▸ TASK BRIEF
Exactly as written, copy the lines of the data below from the first through the one containing "Lecture 1: Introduction".

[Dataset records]
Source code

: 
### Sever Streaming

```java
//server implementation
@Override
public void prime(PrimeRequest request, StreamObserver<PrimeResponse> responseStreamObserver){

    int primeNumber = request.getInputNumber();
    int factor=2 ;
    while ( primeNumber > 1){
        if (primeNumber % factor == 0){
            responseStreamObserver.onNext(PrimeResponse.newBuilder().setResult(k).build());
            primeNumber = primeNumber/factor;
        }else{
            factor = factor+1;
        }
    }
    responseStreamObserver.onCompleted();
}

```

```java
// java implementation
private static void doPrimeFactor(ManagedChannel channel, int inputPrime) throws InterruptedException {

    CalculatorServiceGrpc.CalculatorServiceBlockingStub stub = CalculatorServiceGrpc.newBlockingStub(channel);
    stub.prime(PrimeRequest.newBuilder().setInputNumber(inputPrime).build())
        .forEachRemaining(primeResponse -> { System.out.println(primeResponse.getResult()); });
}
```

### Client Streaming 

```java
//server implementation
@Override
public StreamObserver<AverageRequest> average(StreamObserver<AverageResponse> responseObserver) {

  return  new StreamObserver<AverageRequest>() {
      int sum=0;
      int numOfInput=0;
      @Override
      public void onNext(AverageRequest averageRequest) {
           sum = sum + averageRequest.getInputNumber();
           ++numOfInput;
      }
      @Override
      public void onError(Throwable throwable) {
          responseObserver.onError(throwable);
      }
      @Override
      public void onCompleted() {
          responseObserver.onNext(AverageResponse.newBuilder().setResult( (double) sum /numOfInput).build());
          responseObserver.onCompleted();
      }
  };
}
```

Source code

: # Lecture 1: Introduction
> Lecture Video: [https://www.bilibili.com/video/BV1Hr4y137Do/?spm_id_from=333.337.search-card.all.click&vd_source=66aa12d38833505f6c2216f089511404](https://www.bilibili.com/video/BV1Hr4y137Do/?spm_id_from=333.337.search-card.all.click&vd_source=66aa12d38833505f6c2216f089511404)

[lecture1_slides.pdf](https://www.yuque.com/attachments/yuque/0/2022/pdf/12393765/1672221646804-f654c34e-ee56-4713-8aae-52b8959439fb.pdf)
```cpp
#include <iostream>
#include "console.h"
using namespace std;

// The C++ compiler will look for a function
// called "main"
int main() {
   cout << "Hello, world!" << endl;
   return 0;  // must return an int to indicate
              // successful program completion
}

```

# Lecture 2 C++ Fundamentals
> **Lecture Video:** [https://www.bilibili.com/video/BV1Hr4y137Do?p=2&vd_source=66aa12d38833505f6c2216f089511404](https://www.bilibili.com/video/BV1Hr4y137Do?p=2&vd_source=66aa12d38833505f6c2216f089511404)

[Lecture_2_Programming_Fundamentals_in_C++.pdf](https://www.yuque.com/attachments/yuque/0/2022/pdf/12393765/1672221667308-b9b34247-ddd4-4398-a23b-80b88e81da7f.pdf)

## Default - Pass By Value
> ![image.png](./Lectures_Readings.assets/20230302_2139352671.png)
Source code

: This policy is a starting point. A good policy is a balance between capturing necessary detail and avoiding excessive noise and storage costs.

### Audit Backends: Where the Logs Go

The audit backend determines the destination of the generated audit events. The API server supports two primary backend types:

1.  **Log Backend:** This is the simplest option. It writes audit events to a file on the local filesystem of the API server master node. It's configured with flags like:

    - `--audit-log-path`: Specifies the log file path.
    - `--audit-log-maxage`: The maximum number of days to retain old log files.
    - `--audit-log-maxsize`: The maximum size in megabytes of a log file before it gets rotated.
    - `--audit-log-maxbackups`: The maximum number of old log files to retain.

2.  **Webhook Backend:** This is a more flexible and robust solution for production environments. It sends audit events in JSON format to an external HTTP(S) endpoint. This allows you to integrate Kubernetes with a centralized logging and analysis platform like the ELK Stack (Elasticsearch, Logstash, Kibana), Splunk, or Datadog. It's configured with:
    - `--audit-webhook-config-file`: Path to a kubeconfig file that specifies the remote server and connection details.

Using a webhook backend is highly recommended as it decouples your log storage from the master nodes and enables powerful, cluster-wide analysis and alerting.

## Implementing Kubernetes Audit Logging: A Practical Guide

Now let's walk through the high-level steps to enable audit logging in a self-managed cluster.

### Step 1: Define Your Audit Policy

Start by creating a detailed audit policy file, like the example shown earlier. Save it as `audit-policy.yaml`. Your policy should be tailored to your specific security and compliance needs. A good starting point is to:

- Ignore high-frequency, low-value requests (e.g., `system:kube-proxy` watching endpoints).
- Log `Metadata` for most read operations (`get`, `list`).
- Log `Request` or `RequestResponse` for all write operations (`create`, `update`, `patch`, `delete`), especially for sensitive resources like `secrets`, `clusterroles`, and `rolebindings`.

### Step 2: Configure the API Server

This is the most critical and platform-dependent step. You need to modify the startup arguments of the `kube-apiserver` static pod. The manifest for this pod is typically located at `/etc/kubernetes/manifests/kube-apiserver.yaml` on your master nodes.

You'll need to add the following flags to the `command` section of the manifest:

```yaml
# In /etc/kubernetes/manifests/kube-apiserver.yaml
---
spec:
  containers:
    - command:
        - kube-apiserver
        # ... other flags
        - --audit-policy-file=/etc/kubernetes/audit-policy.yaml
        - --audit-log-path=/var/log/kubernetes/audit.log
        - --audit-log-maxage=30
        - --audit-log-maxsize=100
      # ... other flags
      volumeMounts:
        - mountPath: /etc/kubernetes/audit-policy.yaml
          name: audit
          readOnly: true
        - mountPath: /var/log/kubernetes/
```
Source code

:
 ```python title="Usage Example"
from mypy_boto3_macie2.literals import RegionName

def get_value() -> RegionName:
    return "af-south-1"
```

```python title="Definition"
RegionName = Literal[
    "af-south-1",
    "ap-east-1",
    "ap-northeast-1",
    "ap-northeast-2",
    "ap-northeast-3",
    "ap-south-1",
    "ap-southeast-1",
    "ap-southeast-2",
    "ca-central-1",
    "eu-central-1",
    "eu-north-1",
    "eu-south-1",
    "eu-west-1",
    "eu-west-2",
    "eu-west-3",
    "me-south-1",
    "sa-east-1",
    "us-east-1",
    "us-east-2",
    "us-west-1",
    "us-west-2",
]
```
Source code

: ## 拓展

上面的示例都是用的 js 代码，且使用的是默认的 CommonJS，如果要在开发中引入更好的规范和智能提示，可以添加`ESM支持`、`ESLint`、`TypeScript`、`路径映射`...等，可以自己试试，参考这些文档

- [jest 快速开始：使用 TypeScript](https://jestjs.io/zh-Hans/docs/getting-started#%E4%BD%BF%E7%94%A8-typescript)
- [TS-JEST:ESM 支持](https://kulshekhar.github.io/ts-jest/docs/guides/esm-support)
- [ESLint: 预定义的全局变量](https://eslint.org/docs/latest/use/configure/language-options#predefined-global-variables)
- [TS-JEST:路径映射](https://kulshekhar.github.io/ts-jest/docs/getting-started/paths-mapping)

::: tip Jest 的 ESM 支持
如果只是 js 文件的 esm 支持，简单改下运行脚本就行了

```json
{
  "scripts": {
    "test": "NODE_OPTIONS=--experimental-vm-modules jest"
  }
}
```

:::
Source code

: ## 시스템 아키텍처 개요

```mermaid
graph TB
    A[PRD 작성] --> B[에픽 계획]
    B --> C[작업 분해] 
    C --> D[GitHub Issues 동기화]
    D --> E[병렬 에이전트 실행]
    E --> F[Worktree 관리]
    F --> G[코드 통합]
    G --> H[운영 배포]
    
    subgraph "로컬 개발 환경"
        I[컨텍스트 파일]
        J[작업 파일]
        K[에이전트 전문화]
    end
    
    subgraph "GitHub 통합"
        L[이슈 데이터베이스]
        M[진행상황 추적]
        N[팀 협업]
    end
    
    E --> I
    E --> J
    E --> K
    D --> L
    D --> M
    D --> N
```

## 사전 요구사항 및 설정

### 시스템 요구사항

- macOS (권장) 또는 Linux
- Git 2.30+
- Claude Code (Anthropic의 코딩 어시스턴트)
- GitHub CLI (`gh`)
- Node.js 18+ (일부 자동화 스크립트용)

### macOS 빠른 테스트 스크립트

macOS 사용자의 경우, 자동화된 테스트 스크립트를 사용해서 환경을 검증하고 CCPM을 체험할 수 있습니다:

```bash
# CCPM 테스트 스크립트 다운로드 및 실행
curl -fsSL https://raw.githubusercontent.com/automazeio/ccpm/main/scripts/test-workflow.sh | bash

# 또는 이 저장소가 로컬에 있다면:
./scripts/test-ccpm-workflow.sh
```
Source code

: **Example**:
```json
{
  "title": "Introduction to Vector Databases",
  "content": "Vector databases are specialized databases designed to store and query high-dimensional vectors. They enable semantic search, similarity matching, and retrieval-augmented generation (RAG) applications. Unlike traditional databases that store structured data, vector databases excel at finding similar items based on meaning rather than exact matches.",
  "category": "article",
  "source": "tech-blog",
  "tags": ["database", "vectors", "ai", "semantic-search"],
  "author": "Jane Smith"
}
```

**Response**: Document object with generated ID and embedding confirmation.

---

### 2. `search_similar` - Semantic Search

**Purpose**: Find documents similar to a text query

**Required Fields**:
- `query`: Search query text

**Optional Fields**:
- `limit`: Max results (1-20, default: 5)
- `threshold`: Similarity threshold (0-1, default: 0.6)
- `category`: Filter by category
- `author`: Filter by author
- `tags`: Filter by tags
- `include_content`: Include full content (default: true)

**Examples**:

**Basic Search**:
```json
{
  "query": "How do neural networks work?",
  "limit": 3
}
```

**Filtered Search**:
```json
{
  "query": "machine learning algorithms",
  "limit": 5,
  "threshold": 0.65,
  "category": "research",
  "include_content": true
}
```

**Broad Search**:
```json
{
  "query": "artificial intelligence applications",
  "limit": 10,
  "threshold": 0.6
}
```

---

▸ FINISHED TASK
Source code

: 
### Sever Streaming

```java
//server implementation
@Override
public void prime(PrimeRequest request, StreamObserver<PrimeResponse> responseStreamObserver){

    int primeNumber = request.getInputNumber();
    int factor=2 ;
    while ( primeNumber > 1){
        if (primeNumber % factor == 0){
            responseStreamObserver.onNext(PrimeResponse.newBuilder().setResult(k).build());
            primeNumber = primeNumber/factor;
        }else{
            factor = factor+1;
        }
    }
    responseStreamObserver.onCompleted();
}

```

```java
// java implementation
private static void doPrimeFactor(ManagedChannel channel, int inputPrime) throws InterruptedException {

    CalculatorServiceGrpc.CalculatorServiceBlockingStub stub = CalculatorServiceGrpc.newBlockingStub(channel);
    stub.prime(PrimeRequest.newBuilder().setInputNumber(inputPrime).build())
        .forEachRemaining(primeResponse -> { System.out.println(primeResponse.getResult()); });
}
```

### Client Streaming 

```java
//server implementation
@Override
public StreamObserver<AverageRequest> average(StreamObserver<AverageResponse> responseObserver) {

  return  new StreamObserver<AverageRequest>() {
      int sum=0;
      int numOfInput=0;
      @Override
      public void onNext(AverageRequest averageRequest) {
           sum = sum + averageRequest.getInputNumber();
           ++numOfInput;
      }
      @Override
      public void onError(Throwable throwable) {
          responseObserver.onError(throwable);
      }
      @Override
      public void onCompleted() {
          responseObserver.onNext(AverageResponse.newBuilder().setResult( (double) sum /numOfInput).build());
          responseObserver.onCompleted();
      }
  };
}
```

Source code

: # Lecture 1: Introduction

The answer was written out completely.